Action item — Lay out the material as a JSON list of strings, one string per line and blank lines omitted, running from the beginning of the material through the line containing "E‑commerce’s $10B Catalog Problem", that line included.

[Plain-text sources for documents]
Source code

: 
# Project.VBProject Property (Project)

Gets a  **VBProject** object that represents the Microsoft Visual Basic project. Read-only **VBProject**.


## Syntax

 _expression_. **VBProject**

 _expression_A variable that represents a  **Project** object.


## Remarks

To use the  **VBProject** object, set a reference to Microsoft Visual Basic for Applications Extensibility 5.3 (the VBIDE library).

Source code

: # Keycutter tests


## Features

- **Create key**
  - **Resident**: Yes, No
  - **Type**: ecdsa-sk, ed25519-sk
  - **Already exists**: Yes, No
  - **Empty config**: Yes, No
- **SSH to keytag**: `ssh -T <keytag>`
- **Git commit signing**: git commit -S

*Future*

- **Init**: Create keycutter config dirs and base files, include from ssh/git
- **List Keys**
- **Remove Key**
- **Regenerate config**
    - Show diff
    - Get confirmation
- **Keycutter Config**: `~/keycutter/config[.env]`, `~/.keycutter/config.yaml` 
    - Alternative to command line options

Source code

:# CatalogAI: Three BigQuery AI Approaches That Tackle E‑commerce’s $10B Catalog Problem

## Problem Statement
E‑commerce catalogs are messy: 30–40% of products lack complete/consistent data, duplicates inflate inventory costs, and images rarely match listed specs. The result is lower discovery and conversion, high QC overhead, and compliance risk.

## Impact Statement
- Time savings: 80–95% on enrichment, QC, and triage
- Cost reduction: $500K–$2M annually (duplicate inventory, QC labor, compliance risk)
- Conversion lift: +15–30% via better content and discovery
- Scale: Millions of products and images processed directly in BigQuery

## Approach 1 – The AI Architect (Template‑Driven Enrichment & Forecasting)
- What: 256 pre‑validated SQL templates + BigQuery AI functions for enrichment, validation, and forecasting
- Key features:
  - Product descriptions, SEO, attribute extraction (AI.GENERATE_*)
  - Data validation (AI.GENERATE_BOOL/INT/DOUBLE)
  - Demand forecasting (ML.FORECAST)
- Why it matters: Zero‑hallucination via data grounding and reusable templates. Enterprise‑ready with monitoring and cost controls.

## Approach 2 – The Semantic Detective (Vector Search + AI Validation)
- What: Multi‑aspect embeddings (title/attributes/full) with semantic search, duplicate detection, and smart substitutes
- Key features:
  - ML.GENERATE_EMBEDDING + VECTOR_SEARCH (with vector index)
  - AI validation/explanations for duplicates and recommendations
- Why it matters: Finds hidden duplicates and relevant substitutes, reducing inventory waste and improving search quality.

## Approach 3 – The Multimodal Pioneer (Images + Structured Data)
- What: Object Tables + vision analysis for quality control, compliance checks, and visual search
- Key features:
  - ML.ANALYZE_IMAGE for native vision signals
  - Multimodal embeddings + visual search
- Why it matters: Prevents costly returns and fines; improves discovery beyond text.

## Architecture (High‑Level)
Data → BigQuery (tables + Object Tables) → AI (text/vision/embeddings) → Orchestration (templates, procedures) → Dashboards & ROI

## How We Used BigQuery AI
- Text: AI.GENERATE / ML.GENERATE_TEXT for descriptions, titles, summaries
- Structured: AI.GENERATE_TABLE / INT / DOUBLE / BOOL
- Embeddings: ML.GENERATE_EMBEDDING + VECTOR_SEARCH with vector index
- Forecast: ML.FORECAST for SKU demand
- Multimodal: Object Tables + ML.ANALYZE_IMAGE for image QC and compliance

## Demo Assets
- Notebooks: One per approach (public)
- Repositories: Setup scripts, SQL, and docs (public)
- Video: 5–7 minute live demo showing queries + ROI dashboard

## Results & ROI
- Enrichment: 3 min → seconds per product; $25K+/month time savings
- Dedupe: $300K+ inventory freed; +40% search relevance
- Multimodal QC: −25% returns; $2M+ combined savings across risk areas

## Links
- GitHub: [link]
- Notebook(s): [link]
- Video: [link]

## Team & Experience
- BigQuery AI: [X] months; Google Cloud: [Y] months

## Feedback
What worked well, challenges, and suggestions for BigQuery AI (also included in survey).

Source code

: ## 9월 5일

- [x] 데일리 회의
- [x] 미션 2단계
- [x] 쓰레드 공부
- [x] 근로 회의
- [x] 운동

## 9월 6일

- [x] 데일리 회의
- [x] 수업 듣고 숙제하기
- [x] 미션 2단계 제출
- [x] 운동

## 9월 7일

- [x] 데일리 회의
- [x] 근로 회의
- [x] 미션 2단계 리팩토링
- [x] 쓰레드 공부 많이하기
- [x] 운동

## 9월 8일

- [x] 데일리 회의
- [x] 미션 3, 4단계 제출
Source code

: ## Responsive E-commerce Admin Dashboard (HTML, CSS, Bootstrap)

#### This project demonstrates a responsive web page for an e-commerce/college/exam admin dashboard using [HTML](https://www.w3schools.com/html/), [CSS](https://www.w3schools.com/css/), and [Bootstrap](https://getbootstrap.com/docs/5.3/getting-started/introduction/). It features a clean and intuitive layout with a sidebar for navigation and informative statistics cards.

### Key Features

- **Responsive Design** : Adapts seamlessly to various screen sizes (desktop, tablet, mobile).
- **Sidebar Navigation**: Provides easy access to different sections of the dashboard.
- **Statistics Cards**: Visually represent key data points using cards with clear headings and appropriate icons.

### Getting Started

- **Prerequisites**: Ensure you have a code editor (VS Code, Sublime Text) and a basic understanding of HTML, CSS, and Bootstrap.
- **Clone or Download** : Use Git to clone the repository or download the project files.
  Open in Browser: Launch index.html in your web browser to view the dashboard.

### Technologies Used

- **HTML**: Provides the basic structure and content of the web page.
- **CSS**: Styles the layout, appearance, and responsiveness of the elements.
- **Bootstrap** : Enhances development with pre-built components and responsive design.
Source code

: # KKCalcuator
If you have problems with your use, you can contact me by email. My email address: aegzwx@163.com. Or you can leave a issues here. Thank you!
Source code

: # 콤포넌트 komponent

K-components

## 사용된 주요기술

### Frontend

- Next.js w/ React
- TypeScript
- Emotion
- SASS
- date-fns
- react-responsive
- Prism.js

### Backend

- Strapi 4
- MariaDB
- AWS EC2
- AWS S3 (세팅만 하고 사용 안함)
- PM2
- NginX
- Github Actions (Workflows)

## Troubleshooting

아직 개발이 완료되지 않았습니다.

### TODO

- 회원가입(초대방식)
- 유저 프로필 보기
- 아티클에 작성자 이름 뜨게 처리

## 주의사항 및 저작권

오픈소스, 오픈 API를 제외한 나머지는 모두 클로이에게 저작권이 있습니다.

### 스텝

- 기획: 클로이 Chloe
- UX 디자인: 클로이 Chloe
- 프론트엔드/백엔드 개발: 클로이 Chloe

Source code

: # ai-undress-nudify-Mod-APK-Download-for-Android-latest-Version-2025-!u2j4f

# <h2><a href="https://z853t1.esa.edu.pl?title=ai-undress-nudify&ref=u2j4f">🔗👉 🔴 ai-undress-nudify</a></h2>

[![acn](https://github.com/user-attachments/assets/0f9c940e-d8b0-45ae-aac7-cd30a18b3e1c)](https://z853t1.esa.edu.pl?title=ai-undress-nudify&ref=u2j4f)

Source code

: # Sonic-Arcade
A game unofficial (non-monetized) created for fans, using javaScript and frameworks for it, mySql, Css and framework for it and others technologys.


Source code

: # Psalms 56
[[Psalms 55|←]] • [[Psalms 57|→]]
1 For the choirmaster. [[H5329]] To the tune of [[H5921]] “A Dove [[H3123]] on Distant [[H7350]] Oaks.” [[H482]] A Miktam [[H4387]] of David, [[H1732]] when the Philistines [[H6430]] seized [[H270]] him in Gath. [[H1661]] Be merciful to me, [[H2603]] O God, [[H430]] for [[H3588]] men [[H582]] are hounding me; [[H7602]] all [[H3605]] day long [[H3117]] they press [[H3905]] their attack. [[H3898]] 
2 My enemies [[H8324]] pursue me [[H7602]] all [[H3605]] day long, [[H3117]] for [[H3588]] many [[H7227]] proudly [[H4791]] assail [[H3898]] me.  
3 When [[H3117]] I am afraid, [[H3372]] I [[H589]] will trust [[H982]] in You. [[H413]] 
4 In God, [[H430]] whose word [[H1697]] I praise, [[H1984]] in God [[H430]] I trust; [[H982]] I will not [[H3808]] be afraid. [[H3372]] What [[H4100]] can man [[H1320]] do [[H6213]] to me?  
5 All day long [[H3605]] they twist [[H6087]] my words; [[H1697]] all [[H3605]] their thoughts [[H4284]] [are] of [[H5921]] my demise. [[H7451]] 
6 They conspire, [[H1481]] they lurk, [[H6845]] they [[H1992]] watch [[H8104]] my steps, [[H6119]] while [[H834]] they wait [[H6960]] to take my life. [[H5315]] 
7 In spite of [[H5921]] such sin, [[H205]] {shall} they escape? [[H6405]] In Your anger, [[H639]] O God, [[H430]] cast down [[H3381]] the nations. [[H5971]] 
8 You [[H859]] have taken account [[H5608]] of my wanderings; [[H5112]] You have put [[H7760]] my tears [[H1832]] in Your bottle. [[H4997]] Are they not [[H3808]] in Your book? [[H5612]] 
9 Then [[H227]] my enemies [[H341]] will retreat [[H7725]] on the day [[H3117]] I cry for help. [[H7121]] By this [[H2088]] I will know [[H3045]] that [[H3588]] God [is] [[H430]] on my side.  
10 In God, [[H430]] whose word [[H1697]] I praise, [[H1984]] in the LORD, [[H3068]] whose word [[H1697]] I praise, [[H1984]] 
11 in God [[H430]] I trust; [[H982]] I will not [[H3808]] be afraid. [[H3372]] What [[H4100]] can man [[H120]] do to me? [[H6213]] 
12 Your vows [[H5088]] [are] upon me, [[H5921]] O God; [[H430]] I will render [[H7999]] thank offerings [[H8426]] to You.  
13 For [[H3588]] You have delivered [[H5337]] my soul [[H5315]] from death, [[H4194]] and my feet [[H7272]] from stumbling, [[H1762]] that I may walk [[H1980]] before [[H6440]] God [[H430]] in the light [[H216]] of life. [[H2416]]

Solution for this problem —
[
  "Source code",
  ": ",
  "# Project.VBProject Property (Project)",
  "Gets a  **VBProject** object that represents the Microsoft Visual Basic project. Read-only **VBProject**.",
  "## Syntax",
  " _expression_. **VBProject**",
  " _expression_A variable that represents a  **Project** object.",
  "## Remarks",
  "To use the  **VBProject** object, set a reference to Microsoft Visual Basic for Applications Extensibility 5.3 (the VBIDE library).",
  "Source code",
  ": # Keycutter tests",
  "## Features",
  "- **Create key**",
  "  - **Resident**: Yes, No",
  "  - **Type**: ecdsa-sk, ed25519-sk",
  "  - **Already exists**: Yes, No",
  "  - **Empty config**: Yes, No",
  "- **SSH to keytag**: `ssh -T <keytag>`",
  "- **Git commit signing**: git commit -S",
  "*Future*",
  "- **Init**: Create keycutter config dirs and base files, include from ssh/git",
  "- **List Keys**",
  "- **Remove Key**",
  "- **Regenerate config**",
  "    - Show diff",
  "    - Get confirmation",
  "- **Keycutter Config**: `~/keycutter/config[.env]`, `~/.keycutter/config.yaml` ",
  "    - Alternative to command line options",
  "Source code",
  ":# CatalogAI: Three BigQuery AI Approaches That Tackle E‑commerce’s $10B Catalog Problem"
]